What you return must match the listing below line for line, minus its pictures.

------ Raw data ------

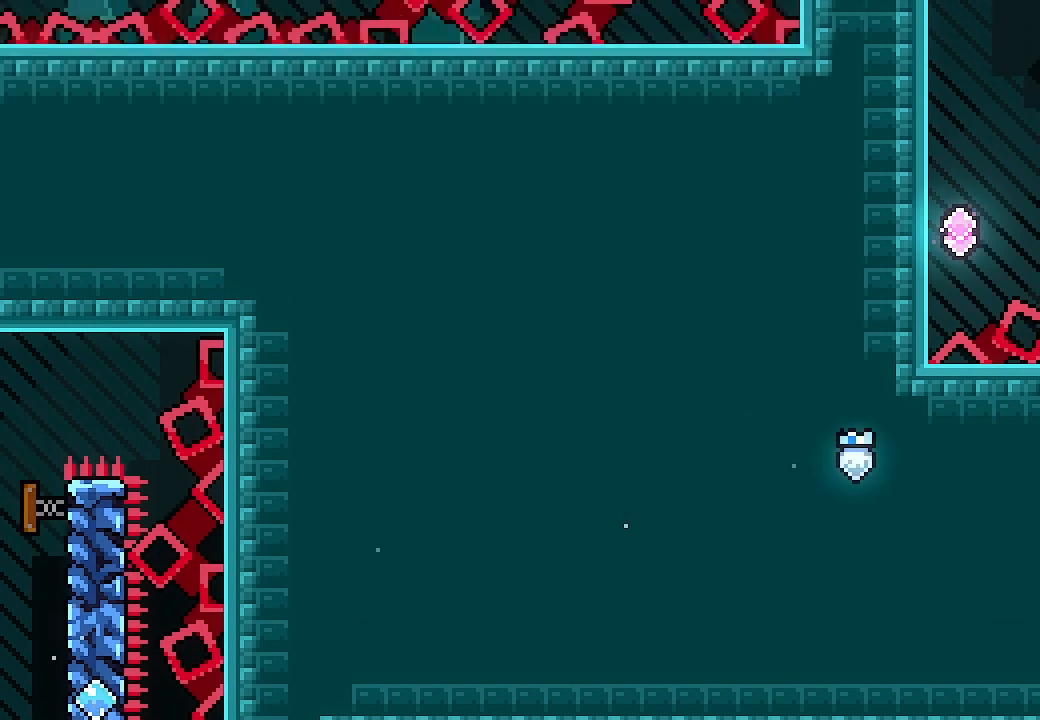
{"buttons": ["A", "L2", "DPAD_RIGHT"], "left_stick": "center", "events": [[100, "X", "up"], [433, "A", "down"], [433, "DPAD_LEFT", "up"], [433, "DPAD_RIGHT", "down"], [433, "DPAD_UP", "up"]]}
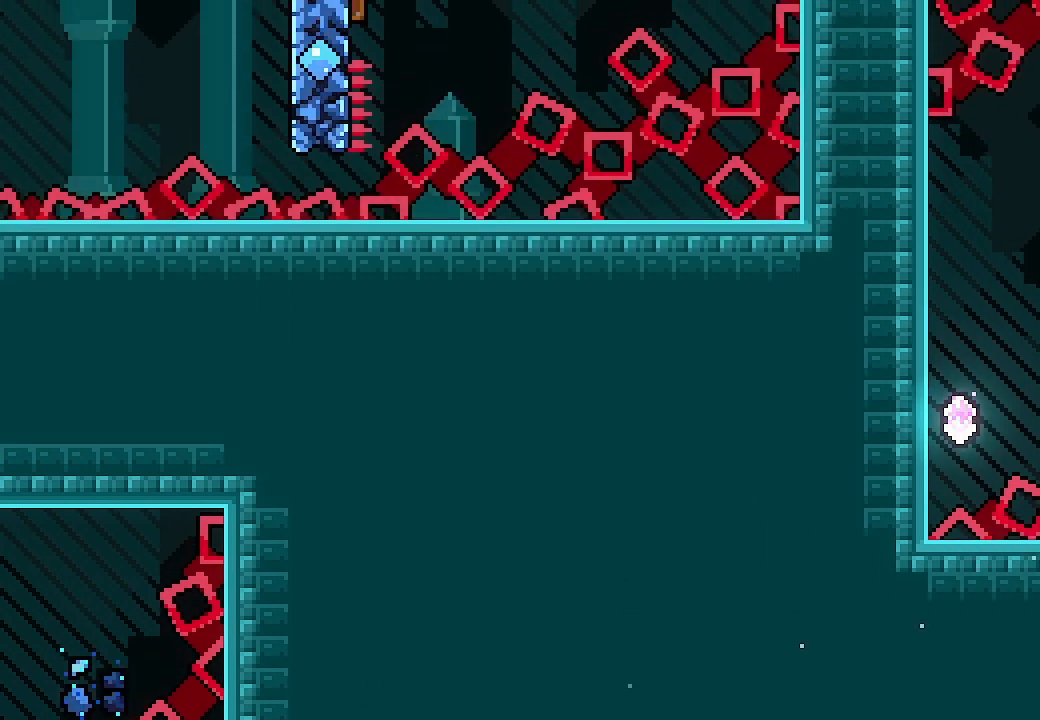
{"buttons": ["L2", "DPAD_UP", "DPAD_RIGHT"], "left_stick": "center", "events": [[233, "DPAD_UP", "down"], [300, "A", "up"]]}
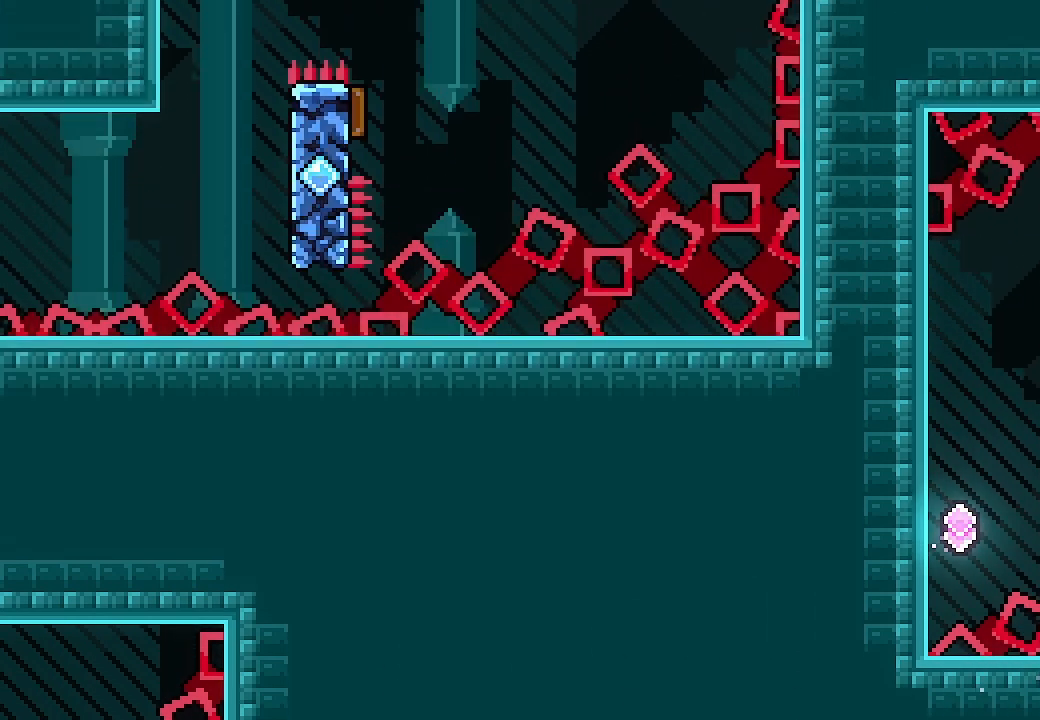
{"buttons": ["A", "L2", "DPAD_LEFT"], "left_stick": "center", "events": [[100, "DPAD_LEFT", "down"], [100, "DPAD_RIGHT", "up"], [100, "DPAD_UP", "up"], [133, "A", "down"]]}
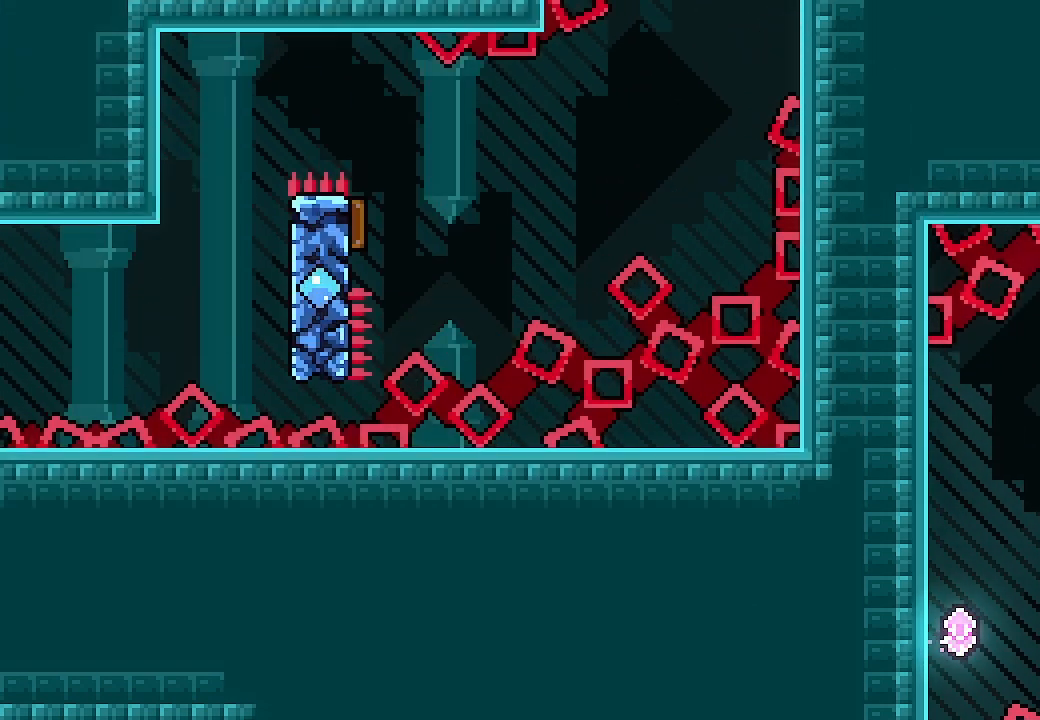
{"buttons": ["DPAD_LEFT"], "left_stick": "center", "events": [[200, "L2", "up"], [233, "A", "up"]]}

------

Response ▸
{"buttons": ["A", "L2", "DPAD_RIGHT"], "left_stick": "center", "events": [[100, "X", "up"], [433, "A", "down"], [433, "DPAD_LEFT", "up"], [433, "DPAD_RIGHT", "down"], [433, "DPAD_UP", "up"]]}
{"buttons": ["L2", "DPAD_UP", "DPAD_RIGHT"], "left_stick": "center", "events": [[233, "DPAD_UP", "down"], [300, "A", "up"]]}
{"buttons": ["A", "L2", "DPAD_LEFT"], "left_stick": "center", "events": [[100, "DPAD_LEFT", "down"], [100, "DPAD_RIGHT", "up"], [100, "DPAD_UP", "up"], [133, "A", "down"]]}
{"buttons": ["DPAD_LEFT"], "left_stick": "center", "events": [[200, "L2", "up"], [233, "A", "up"]]}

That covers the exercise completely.